- **WRITTEN TASK**
Can you put the lines of the material below, from the line containing "phylum: Cnidaria" through the end, into a JSON list of strings with one string per line and no blank lines?

+++ PROVIDED DATA

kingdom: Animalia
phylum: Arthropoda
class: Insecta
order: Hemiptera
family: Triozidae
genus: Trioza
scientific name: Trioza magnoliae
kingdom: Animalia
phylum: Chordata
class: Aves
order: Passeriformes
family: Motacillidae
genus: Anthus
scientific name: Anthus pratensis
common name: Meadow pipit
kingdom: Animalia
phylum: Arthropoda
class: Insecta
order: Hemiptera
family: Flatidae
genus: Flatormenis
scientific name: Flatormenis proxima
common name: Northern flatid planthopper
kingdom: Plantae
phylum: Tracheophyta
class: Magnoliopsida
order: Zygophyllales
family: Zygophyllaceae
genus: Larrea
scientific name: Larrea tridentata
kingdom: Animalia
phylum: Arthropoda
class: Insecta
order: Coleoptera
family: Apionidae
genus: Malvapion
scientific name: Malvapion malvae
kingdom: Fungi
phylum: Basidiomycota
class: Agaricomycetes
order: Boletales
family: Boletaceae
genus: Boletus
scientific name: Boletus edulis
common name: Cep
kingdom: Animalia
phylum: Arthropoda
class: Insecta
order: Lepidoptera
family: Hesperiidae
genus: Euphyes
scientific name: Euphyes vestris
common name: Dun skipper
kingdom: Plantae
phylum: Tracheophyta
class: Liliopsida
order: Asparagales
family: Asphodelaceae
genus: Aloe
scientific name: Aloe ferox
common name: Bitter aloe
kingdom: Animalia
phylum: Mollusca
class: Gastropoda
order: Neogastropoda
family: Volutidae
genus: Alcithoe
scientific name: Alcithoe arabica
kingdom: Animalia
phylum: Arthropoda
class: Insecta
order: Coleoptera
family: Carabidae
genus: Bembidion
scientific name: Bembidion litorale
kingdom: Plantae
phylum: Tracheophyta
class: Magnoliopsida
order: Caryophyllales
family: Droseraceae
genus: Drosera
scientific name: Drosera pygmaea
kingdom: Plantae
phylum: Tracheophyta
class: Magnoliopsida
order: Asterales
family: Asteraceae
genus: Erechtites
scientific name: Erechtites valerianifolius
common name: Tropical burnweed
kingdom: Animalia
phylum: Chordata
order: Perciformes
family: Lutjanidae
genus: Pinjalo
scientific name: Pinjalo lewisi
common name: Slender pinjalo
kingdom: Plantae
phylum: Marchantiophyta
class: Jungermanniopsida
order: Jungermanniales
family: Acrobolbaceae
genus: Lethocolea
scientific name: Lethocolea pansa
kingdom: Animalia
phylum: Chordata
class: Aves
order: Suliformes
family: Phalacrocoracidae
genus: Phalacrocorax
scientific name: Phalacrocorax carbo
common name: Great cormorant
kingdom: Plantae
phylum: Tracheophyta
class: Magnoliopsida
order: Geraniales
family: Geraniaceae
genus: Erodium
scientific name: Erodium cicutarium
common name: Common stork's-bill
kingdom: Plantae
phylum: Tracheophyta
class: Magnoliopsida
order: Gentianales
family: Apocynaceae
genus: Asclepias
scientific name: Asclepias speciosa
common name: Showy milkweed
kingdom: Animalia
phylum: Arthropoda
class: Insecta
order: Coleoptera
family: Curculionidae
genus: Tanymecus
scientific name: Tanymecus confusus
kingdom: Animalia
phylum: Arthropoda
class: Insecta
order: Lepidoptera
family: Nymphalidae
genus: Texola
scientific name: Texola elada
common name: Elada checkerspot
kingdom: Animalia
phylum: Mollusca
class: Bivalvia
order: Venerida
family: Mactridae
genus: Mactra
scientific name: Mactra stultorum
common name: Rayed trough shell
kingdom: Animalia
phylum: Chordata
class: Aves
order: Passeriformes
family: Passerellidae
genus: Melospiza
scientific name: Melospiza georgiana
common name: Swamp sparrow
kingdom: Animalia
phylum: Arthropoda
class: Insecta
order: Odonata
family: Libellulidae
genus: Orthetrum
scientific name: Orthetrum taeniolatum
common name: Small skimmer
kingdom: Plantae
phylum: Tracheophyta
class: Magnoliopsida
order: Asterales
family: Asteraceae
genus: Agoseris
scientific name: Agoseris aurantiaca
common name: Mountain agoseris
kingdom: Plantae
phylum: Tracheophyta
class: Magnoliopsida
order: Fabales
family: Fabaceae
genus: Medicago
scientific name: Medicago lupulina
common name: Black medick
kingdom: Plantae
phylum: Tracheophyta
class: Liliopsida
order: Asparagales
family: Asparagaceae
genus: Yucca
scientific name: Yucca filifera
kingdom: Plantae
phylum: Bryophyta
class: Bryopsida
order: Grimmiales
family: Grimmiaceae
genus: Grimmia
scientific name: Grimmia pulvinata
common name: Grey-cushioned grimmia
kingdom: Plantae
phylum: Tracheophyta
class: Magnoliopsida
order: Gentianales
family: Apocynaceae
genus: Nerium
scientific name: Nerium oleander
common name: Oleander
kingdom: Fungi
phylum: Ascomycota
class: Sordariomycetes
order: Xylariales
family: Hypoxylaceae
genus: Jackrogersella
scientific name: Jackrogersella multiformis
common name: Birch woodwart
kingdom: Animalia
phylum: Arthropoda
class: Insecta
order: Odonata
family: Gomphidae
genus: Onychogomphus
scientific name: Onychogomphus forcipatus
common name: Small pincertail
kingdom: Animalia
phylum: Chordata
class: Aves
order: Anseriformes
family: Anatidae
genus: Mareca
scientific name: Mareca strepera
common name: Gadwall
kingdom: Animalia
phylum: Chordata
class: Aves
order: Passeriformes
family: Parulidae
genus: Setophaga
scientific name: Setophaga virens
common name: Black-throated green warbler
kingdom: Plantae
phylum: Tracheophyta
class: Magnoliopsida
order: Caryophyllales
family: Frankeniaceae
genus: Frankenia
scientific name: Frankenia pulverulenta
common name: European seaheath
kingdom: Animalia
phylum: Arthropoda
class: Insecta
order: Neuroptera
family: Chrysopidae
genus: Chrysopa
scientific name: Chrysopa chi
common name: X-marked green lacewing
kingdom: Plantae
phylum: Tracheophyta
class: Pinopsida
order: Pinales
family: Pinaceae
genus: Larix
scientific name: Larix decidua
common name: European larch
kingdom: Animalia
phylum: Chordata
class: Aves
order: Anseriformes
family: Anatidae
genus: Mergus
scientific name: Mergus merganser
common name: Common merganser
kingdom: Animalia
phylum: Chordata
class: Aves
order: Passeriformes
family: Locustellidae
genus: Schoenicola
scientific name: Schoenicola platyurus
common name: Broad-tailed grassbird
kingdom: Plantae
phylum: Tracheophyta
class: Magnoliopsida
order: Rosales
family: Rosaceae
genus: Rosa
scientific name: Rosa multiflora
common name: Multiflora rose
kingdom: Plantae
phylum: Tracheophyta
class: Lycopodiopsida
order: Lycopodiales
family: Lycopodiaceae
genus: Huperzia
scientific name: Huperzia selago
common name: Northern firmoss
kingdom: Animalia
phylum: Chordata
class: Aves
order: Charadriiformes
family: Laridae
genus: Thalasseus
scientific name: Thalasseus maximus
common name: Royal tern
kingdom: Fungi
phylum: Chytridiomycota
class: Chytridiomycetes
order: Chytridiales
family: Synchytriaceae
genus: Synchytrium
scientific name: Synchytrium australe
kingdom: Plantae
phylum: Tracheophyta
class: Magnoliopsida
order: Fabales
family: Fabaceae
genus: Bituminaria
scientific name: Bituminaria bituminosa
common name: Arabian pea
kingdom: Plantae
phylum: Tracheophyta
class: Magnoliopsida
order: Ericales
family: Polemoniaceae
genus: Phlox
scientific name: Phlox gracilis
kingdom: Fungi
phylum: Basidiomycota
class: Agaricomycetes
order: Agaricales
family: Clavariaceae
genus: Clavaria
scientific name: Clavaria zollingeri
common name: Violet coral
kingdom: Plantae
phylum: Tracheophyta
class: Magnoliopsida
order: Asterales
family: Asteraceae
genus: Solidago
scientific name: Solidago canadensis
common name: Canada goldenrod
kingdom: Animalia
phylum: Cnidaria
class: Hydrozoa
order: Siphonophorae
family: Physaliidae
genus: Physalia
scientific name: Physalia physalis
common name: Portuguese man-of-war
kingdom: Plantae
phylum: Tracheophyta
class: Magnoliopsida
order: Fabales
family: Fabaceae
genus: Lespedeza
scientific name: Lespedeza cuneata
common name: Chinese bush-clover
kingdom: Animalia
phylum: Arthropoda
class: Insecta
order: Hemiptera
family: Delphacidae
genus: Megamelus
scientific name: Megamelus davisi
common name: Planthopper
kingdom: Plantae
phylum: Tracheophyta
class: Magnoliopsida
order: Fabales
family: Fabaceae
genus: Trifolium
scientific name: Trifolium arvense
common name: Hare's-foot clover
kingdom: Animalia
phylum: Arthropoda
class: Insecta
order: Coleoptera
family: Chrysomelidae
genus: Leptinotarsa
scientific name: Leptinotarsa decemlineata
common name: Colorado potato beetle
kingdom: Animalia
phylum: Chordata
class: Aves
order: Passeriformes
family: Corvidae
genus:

++++++

- **TASK RESULT**
[
  "phylum: Cnidaria",
  "class: Hydrozoa",
  "order: Siphonophorae",
  "family: Physaliidae",
  "genus: Physalia",
  "scientific name: Physalia physalis",
  "common name: Portuguese man-of-war",
  "kingdom: Plantae",
  "phylum: Tracheophyta",
  "class: Magnoliopsida",
  "order: Fabales",
  "family: Fabaceae",
  "genus: Lespedeza",
  "scientific name: Lespedeza cuneata",
  "common name: Chinese bush-clover",
  "kingdom: Animalia",
  "phylum: Arthropoda",
  "class: Insecta",
  "order: Hemiptera",
  "family: Delphacidae",
  "genus: Megamelus",
  "scientific name: Megamelus davisi",
  "common name: Planthopper",
  "kingdom: Plantae",
  "phylum: Tracheophyta",
  "class: Magnoliopsida",
  "order: Fabales",
  "family: Fabaceae",
  "genus: Trifolium",
  "scientific name: Trifolium arvense",
  "common name: Hare's-foot clover",
  "kingdom: Animalia",
  "phylum: Arthropoda",
  "class: Insecta",
  "order: Coleoptera",
  "family: Chrysomelidae",
  "genus: Leptinotarsa",
  "scientific name: Leptinotarsa decemlineata",
  "common name: Colorado potato beetle",
  "kingdom: Animalia",
  "phylum: Chordata",
  "class: Aves",
  "order: Passeriformes",
  "family: Corvidae",
  "genus:"
]